The creator and director, Pablo Illanes, places the conflict of ‘Between father and son’ on the slippery slope of forbidden desires and bedroom secrets, but with a structure that draws on the frenetic pace of microcontent applications. The twenty episodes, lasting close to ten minutes each, turn the experience into a succession of head-on collisions where the viewer receives information in spurts, sacrificing the slow construction of the atmosphere for a relentless advance of revelations. The commitment to maintaining the traditional horizontal format denotes a certain intention to distinguish itself from its digital cousins, although the editing, sharp and direct, reveals a narrative designed to retain attention in each small cut.
The main plot follows Barbaraa lawyer who arrives at the ranch Sarmientowhere her fiancé Alvaroa pilot who hides a shady past, hopes to rebuild his life. The shock occurs when meeting ikerÁlvaro’s son, with whom he establishes an immediate physical connection that transforms into a clandestine romance. The series unfolds its interest in two parallel lines: on the one hand, the soap opera of the love triangle between father, son and future stepmother; On the other hand, the investigation into the disappearance of FernandoÁlvaro’s first wife and Iker’s mother, who serves as a macguffin to justify Bárbara’s stay in the place. The characters lack complex psychological development, since their actions are explained by abrupt emotional leaps justified by passion or revenge, turning Bárbara into a passive agent who discovers family crimes almost by chance, while Iker oscillates between adolescent obsession and filial loyalty without the script offering nuances.
The responsibility for the crimes ultimately falls on the maternal figures, Gaby and Daisywho have manipulated Fernanda’s destiny and murdered the patriarch. This twist introduces a reflection on the perpetuation of violence within the family nucleus, where the matriarch pulls the strings of horror to maintain appearances, turning the hacienda into a golden prison. Illanes’ direction emphasizes closed frames and the play of shadows in the interiors, an aesthetic reminiscent of that of filmmakers such as Rodrigo Sorogoyen in his early works, where the domestic space becomes a psychological battlefield. However, the brevity of the episodes prevents the suspense from breathing, and the murders of Franc and Gloria Villaseca They are resolved in haste, diluting the tension in favor of an ending where the forbidden love between Bárbara and Iker triumphs while Álvaro is shot dead upon discovering his wife alive, a resolution that whitens the initial betrayal.

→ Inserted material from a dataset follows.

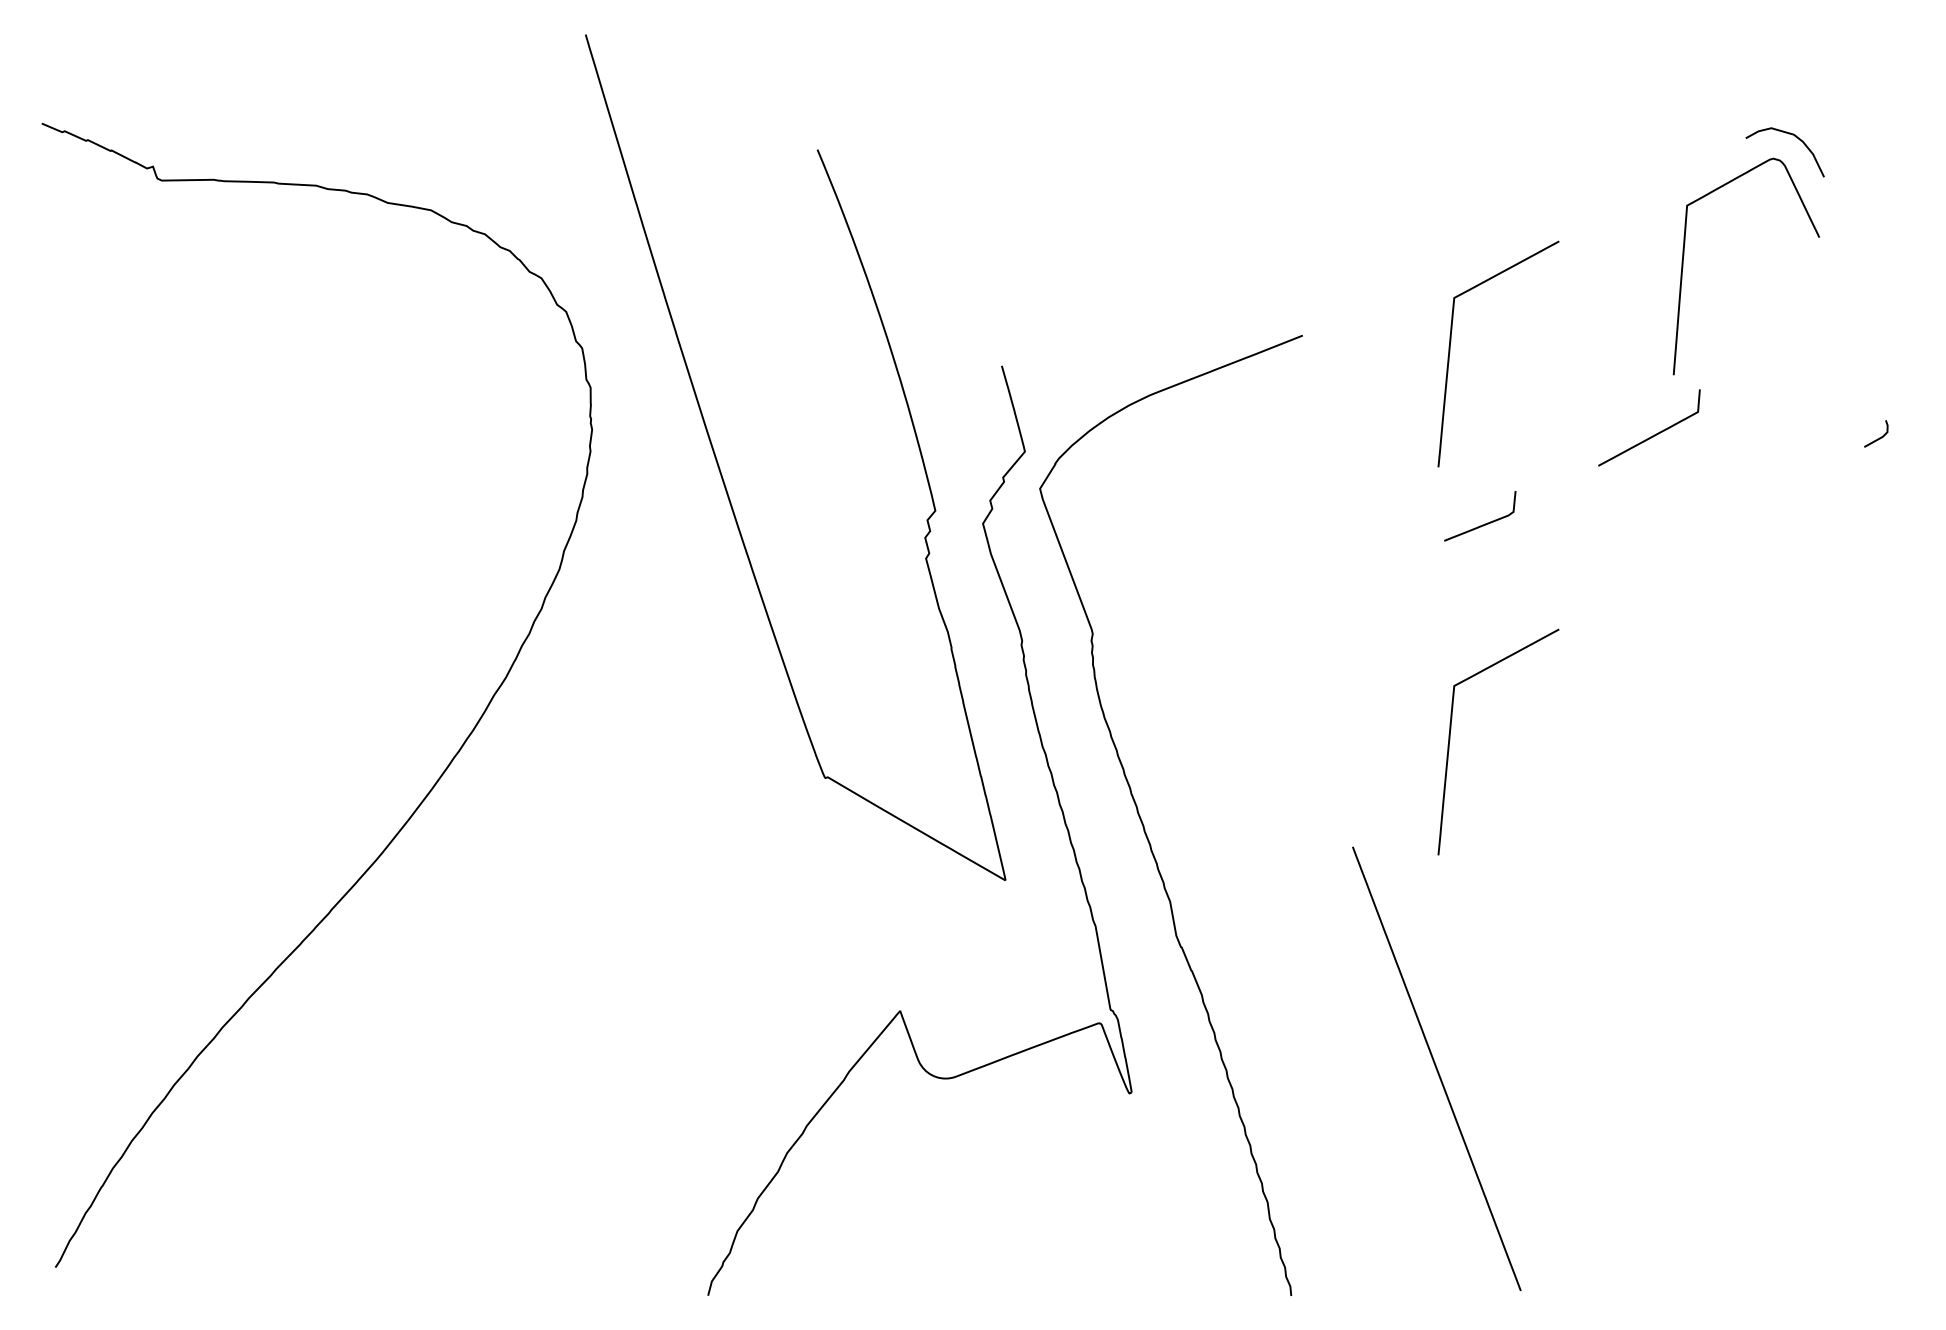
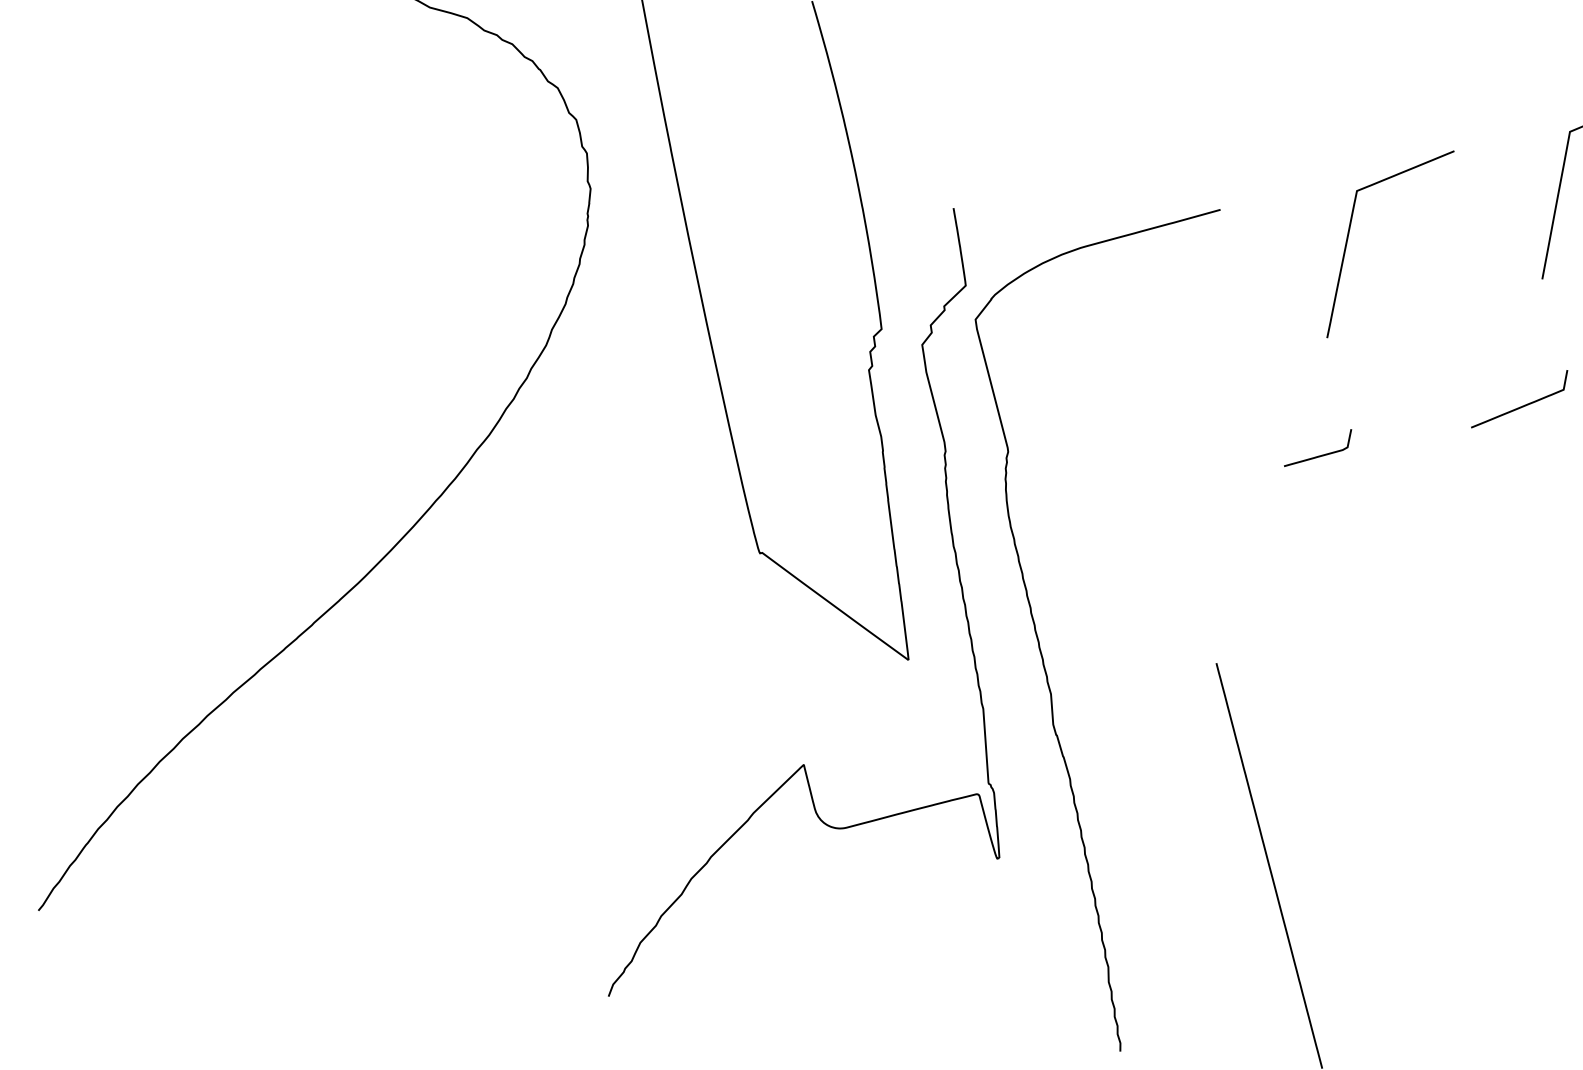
curve: (1652, 435) -> (1521, 406), moved
curve: (1482, 524) -> (1319, 455), moved
curve: (1450, 740) -> (1312, 579), removed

The series exposes a lax morality where transgressions are forgiven if the person affected dies or if the antagonists are responsible. Bárbara suffers a kidnapping and several murder attempts, but leaves the hacienda happily with the young man who courted her, without assuming any guilt for having deceived her fiancé. Fernanda, the great victim, returns to find herself with a corpse husband and children who have already remade their loyalties, leaving her figure reduced to a mere plot device to close the case. By eliminating Álvaro, the narrative avoids a direct confrontation between the deceived adult and the lovers, thus avoiding delving into the consequences of their actions. ‘Between father and son’ It works like an express soap opera that demands from the public a continuous suspension of critical judgment, rewarding those who transgress the rules as long as they do so with sufficient determination and punishing with death or prison those who try to preserve family order with violent methods, a simple moral equation for a story that promised more shadows than it finally offers.